Estagiário deve bater ponto?
outubro 23, 2010 // 0 ComentáriosLEI DO ESTÁGIO AINDA DEIXA MUITAS DÚVIDAS.
Olá,
Ontem recebi um questionamento interessante, se o estágiário deve bater o ponto? Bem, a Lei 11.788/2008 não prevê essa obrigatoriedade e nem a CLT porque estagiário não é
empregado. Porém, para o concedente de estágio que quiser adotar o controle de ponto, eu recomendo. A sugestão tem amparo no que dispõe o art.10 da referida lei que estipula regras quando a jornada do estágio e fixa limites (abaixo eu transcrevo o artigo) e ainda o art. 3 que prevê ” § 2o O descumprimento de qualquer dos incisos deste artigo ou de qualquer obrigação contida no termo de compromisso caracteriza vínculo de emprego do educando com a parte concedente do estágio para todos os fins da legislação trabalhista e previdenciária. ” Ou seja, se o estagiário realizar horas excedentes habitualmente, pode restar caracterizada a quebra do termo de compromisso, do contrato, e com isso ser reconhecido o estagiário como empregado. Diante disso, eu recomendo que se controle o horário do estágio para que se tenha comprovação documental de que os limites de jornada estão sendo atendidos. Importante lembrar que àqueles registros britânicos, horas redondas sempre repetidas e nada é a mesma coisa, não serve como prova. O controle de horário deve conter as horas exatamente trabalhadas, minuto a minuto, em detalhes. Estagiário não é empregado, logo, também não pode estar inserido em banco de horas e nem compensar excessos. Os excessos que raramente venham a ocorrer, devem ser pagos de forma proporcional, mas isso não deve ser uma prática.

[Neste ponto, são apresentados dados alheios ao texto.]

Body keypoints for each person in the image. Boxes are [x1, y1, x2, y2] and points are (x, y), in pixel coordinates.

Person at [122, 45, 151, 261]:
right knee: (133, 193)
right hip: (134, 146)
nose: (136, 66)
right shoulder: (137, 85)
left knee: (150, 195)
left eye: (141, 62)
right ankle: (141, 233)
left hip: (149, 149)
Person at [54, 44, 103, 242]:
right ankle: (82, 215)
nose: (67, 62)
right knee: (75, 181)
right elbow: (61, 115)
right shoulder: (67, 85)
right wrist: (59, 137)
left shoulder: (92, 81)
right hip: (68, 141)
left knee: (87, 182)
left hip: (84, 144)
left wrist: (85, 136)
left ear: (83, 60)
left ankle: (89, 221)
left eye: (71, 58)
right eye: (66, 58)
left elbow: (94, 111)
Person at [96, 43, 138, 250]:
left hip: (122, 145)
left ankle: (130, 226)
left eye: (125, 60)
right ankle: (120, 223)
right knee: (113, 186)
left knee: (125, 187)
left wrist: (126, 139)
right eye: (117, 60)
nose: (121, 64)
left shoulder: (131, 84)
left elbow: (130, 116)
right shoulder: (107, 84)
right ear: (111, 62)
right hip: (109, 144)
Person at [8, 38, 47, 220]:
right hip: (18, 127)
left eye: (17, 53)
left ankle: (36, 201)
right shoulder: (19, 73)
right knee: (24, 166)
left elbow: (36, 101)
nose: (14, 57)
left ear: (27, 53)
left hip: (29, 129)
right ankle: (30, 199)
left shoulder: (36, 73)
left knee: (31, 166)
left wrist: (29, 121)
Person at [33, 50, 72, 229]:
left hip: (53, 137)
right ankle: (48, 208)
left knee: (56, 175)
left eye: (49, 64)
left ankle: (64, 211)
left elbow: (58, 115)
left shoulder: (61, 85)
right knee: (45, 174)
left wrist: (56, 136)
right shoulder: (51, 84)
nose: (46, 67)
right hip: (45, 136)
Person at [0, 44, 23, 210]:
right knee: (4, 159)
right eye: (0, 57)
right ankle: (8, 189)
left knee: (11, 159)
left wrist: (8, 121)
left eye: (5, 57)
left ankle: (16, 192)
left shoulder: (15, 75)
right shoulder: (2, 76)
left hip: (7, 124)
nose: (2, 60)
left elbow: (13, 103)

Segue o art.10 da Lei do Estágio
CAPÍTULO IV
DO ESTAGIÁRIO
Art. 10. A jornada de atividade em estágio será definida de comum acordo entre a instituição de ensino, a parte concedente e o aluno estagiário ou seu representante legal, devendo constar do termo de compromisso ser compatível com as atividades escolares e não ultrapassar:
I – 4 (quatro) horas diárias e 20 (vinte) horas semanais, no caso de estudantes de educação especial e dos anos finais do ensino fundamental, na modalidade profissional de educação de jovens e adultos;
II – 6 (seis) horas diárias e 30 (trinta) horas semanais, no caso de estudantes do ensino superior, da educação profissional de nível médio e do ensino médio regular.
§ 1o O estágio relativo a cursos que alternam teoria e prática, nos períodos em que não estão programadas aulas presenciais, poderá ter jornada de até 40 (quarenta) horas semanais, desde que isso esteja previsto no projeto pedagógico do curso e da instituição de ensino.
§ 2o Se a instituição de ensino adotar verificações de aprendizagem periódicas ou finais, nos períodos de avaliação, a carga horária do estágio será reduzida pelo menos à metade, segundo estipulado no termo de compromisso, para garantir o bom desempenho do estudante.